The arrestees also assert here, however, that they have a right under state statute to a commitment hearing. They rely on OCGA § 17-4-26 which provides that an arrestee shall be brought before a judicial officer within 72 hours of an arrest under a warrant. See also OCGA § 17-4-62 which provides that an arrestee shall be brought before a judicial officer within 48 hours of an arrest without a warrant. But the argument that these statutes afford an arrestee who is released on an appearance bond the right to a committal hearing ignores the remedy provided by those statutes — release from custody. Since the petitioners were released from custody within the time provided by law, albeit on bond, the statutes relied upon afford them no additional remedy.

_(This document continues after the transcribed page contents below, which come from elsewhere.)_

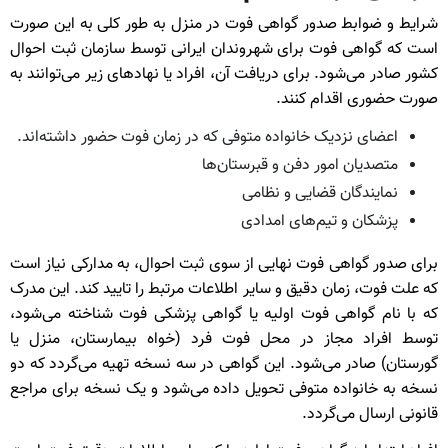
شرایط و ضوابط صدور گواهی فوت در منزل به ‌طور کلی به این صورت
است که گواهی فوت برای شهروندان ایرانی توسط سازمان ثبت احوال
کشور صادر می‌شود. برای دریافت آن، افراد یا نهادهای زیر می‌توانند به
صورت حضوری اقدام کنند.
اعضای نزدیک خانواده متوفی که در زمان فوت حضور داشته‌اند.
متصدیان امور دفن و قبرستان‌ها
نمایندگان قضایی و نظامی
پزشکان و تیم‌های امدادی
برای صدور گواهی فوت نهایی از سوی ثبت احوال، به مدارکی نیاز است
که علت فوت، زمان دقیق و سایر اطلاعات مرتبط را تایید کند. این مدرک
که با نام گواهی فوت اولیه یا گواهی پزشکی فوت شناخته می‌شود،
توسط افراد مجاز در محل فوت فرد (خواه بیمارستان، منزل یا
گورستان) صادر می‌شود. این گواهی در سه نسخه تهیه می‌گردد که دو
نسخه به خانواده متوفی تحویل داده می‌شود و یک نسخه برای مراجع
قانونی ارسال می‌گردد.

OCGA § 17-4-26 reads as follows: "Every law enforcement officer arresting under a warrant shall exercise reasonable diligence in bringing the person arrested before the judicial officer authorized to examine, commit, or receive bail and in any event to present the person arrested before a committing judicial officer within 72 hours after arrest. The arresting officer shall notify the accused as to when and where the commitment hearing is to be held. An arrested person who is not notified before the hearing of the time and place of the commitment hearing shall be released."

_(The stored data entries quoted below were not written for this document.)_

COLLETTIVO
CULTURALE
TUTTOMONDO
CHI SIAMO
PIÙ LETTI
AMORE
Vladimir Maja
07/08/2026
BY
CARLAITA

OCGA § 17-4-62 reads as follows: "In every case of an arrest without a warrant, the person arresting shall, without delay, convey the offender before the most convenient judicial officer authorized to receive an affidavit and issue a warrant as provided for in Code Section 17-4-40. No such imprisonment shall be legal beyond a reasonable time allowed for this purpose; and any person who is not brought before such judicial officer within 48 hours of arrest shall be released."
Code sections 17-4-26 and 17-4-62, supra, are directives to the arresting officer to take the arrestee before a judicial officer within the prescribed time, or release the arrestee. Our interpretation of these Code sections is consistent with Code sections relating to bail. OCGA § 17-6-15 (a) provides: "After arrest, if bail is tendered and accepted, no regular commitment need be entered, but a simple memorandum of the fact of bail being taken shall be sufficient." OCGA § 17-6-16 provides in pertinent part: "If the accused person waives a commitment hearing and tenders bail, a memorandum of these facts shall be entered on the warrant by the person authorized to accept bail. . . ." But see OCGA § 17-7-24.
We therefore hold that a person who is arrested and released within the time prescribed by law on an appearance bond is not entitled to a commitment hearing.
Judgment affirmed. All the Justices concur.